In der letzten Szene zeigen sie einen Jungen, wie er am Strand Möwen und Schwäne füttert. Und nach all den düsteren Szenen wirkt dieses Bild poetisch und zugleich auch sehr hoffnungsvoll. Warum haben sie sich am Ende für diese Szene entschieden?
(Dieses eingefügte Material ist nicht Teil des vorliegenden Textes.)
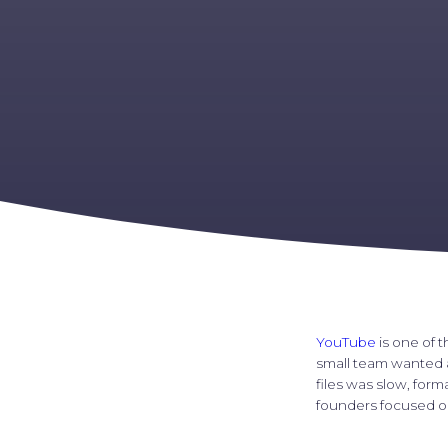
YouTube
is one of t
small team wanted a
files was slow, for
founders focused on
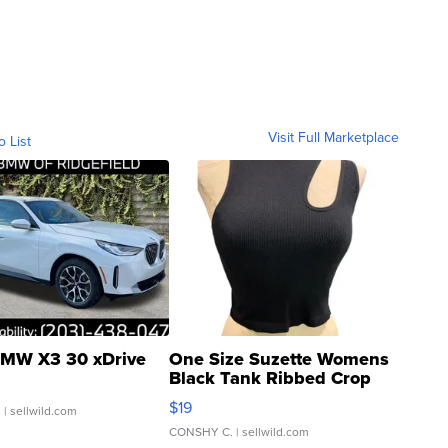
Visit Full Marketplace
o List
MW X3 30 xDrive
One Size Suzette Womens
Black Tank Ribbed Crop
Asymmetrical ...
$19
.
| sellwild.com
CONSHY C.
| sellwild.com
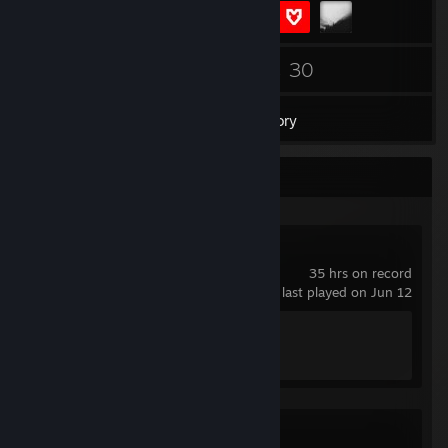
151
30
Friends
Games
Inventory
Recent Activity
RENNSPORT
35 hrs on record
last played on Jun 12
Achievement Progress
0 of 40
Counter-Strike 2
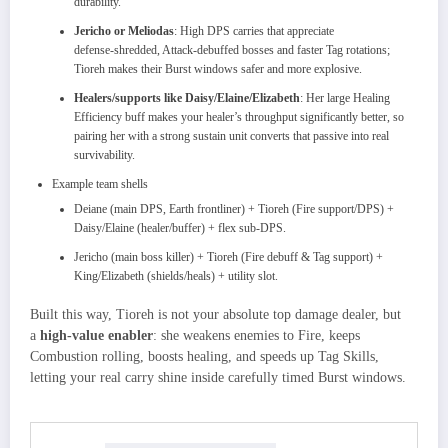
durability.​
Jericho or Meliodas
: High DPS carries that appreciate
defense‑shredded, Attack‑debuffed bosses and faster Tag rotations;
Tioreh makes their Burst windows safer and more explosive.
Healers/supports like Daisy/Elaine/Elizabeth
: Her large Healing
Efficiency buff makes your healer’s throughput significantly better, so
pairing her with a strong sustain unit converts that passive into real
survivability.
Example team shells
Deiane (main DPS, Earth frontliner) + Tioreh (Fire support/DPS) +
Daisy/Elaine (healer/buffer) + flex sub‑DPS.​
Jericho (main boss killer) + Tioreh (Fire debuff & Tag support) +
King/Elizabeth (shields/heals) + utility slot.
Built this way, Tioreh is not your absolute top damage dealer, but
a
high‑value enabler
: she weakens enemies to Fire, keeps
Combustion rolling, boosts healing, and speeds up Tag Skills,
letting your real carry shine inside carefully timed Burst windows.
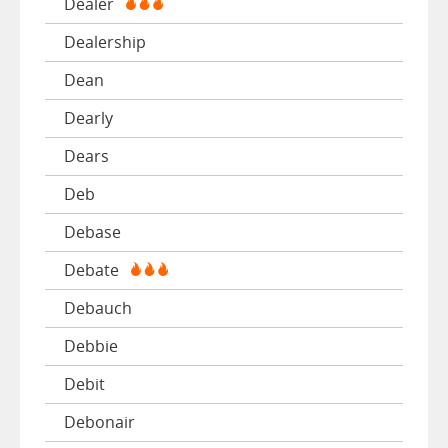
Dealer
Dealership
Dean
Dearly
Dears
Deb
Debase
Debate
Debauch
Debbie
Debit
Debonair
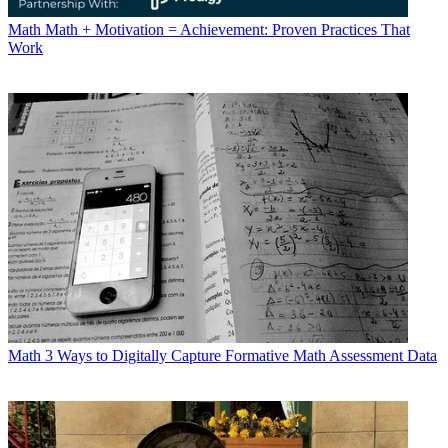
Math
Math + Motivation = Achievement: Proven Practices That
Work
Math
3 Ways to Digitally Capture Formative Math Assessment Data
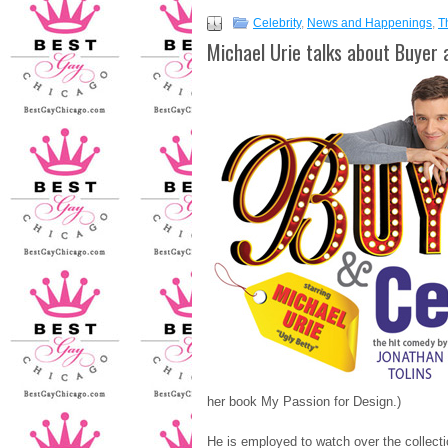
Celebrity
,
News and Happenings
,
T
Michael Urie talks about Buyer 
her book My Passion for Design.)
He is employed to watch over the collec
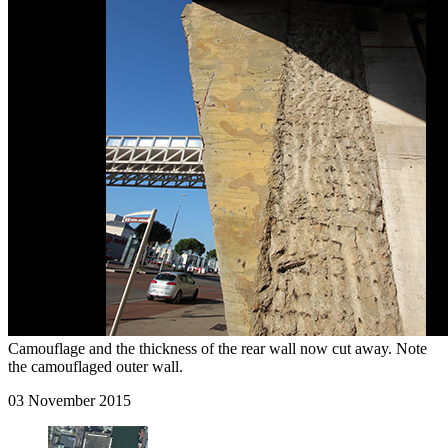
Camouflage and the thickness of the rear wall now cut away. Note
the camouflaged outer wall.
03 November 2015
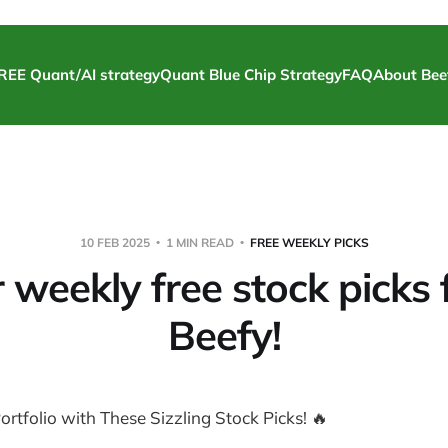
REE Quant/AI strategy
Quant Blue Chip Strategy
FAQ
About Bee
10 FEB 2025
1 MIN READ
FREE WEEKLY PICKS
 weekly free stock picks
Beefy!
ortfolio with These Sizzling Stock Picks! 🔥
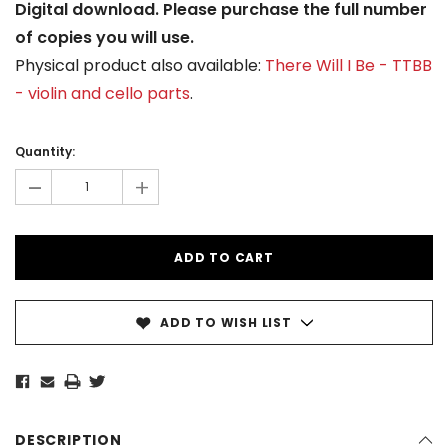
Digital download. Please purchase the full number
of copies you will use.
Physical product also available:
There Will I Be - TTBB
- violin and cello parts
.
Current
Stock:
Quantity:
-
+
ADD TO WISH LIST
DESCRIPTION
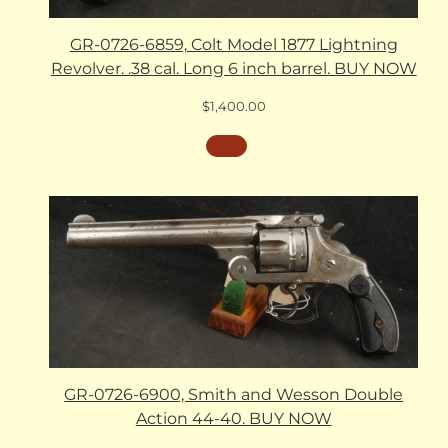
GR-0726-6859, Colt Model 1877 Lightning
Revolver. .38 cal. Long 6 inch barrel. BUY NOW
$
1,400.00
GR-0726-6900, Smith and Wesson Double
Action 44-40. BUY NOW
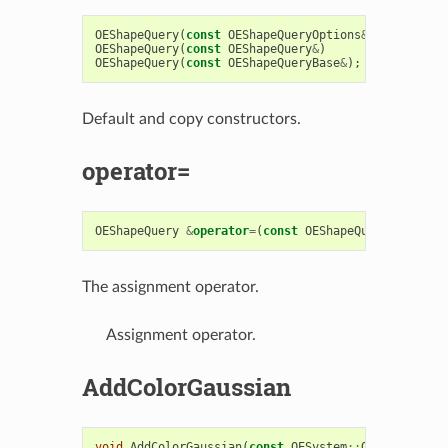
OEShapeQuery
(
const
OEShapeQueryOptions
&
argOptions
OEShapeQuery
(
const
OEShapeQuery
&
)
OEShapeQuery
(
const
OEShapeQueryBase
&
);
Default and copy constructors.
operator=
OEShapeQuery
&
operator
=
(
const
OEShapeQuery
&
)
The assignment operator.
Assignment operator.
AddColorGaussian
void
AddColorGaussian
(
const
OESystem
::
OEGaussianBa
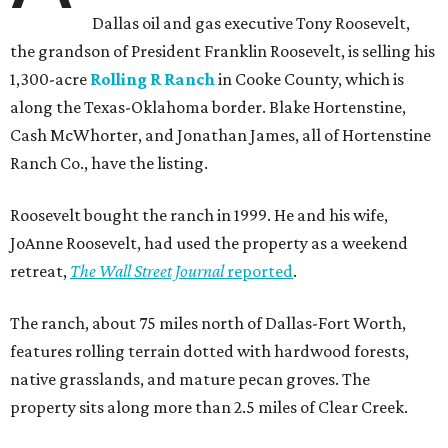
Dallas oil and gas executive Tony Roosevelt,
the grandson of President Franklin Roosevelt, is selling his
1,300-acre
Rolling R Ranch
in Cooke County, which is
along the Texas-Oklahoma border. Blake Hortenstine,
Cash McWhorter, and Jonathan James, all of Hortenstine
Ranch Co., have the listing.
Roosevelt bought the ranch in 1999. He and his wife,
JoAnne Roosevelt, had used the property as a weekend
retreat,
The Wall Street Journal
reported
.
The ranch, about 75 miles north of Dallas-Fort Worth,
features rolling terrain dotted with hardwood forests,
native grasslands, and mature pecan groves. The
property sits along more than 2.5 miles of Clear Creek.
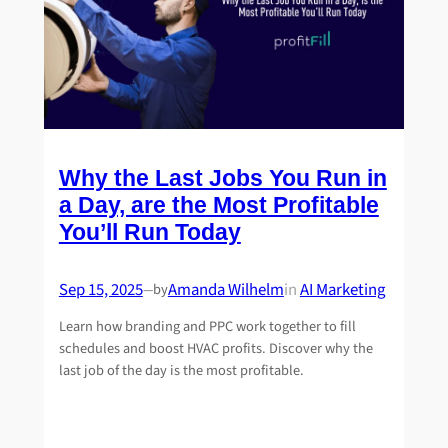
Why the Last Jobs You Run in
a Day, are the Most Profitable
You’ll Run Today
Sep 15, 2025
Amanda Wilhelm
in
AI Marketing
by
—
Learn how branding and PPC work together to fill
schedules and boost HVAC profits. Discover why the
last job of the day is the most profitable.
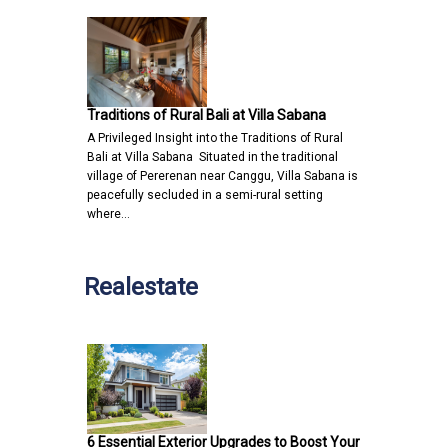
Traditions of Rural Bali at Villa Sabana
A Privileged Insight into the Traditions of Rural
Bali at Villa Sabana Situated in the traditional
village of Pererenan near Canggu, Villa Sabana is
peacefully secluded in a semi-rural setting
where…
Realestate
6 Essential Exterior Upgrades to Boost Your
Dafür gibt es viele Gründe, die aber alle schwer in Worte zu fassen sind. Dieser Junge, Igor, war für mich wirklich etwas Spezielles, weil er verzeihen konnte. Er hat es geschafft, den Zorn zu vergessen. Das war für mich einzigartig, wenn man bedenkt, auf wie viel Ablehnung diese Kinder stoßen, von wie viel Hass sie umgeben sind. Und auch für mich selbst habe ich nach diesem Projekt irgendeinen Funken Hoffnung gebraucht. Nicht nur im Film, sondern auch im Leben - nach der Arbeit an "Sickfuckpeople". Und diese Szene hat dann auch etwas sehr Chaotisches an sich, mit den kreischenden Vögeln, dem Durcheinander des Vogelschwarms. Da schwebt irgendwo die Frage im Raum: was nun? Was soll ich tun? Diese Frage stellt sich der Junge im Bild und auch ich habe mir diese Frage damals gestellt: Ich konnte nicht einfach zurück und einen Werbeclip oder ein Musikvideo drehen. Ich musste etwas anderes finden.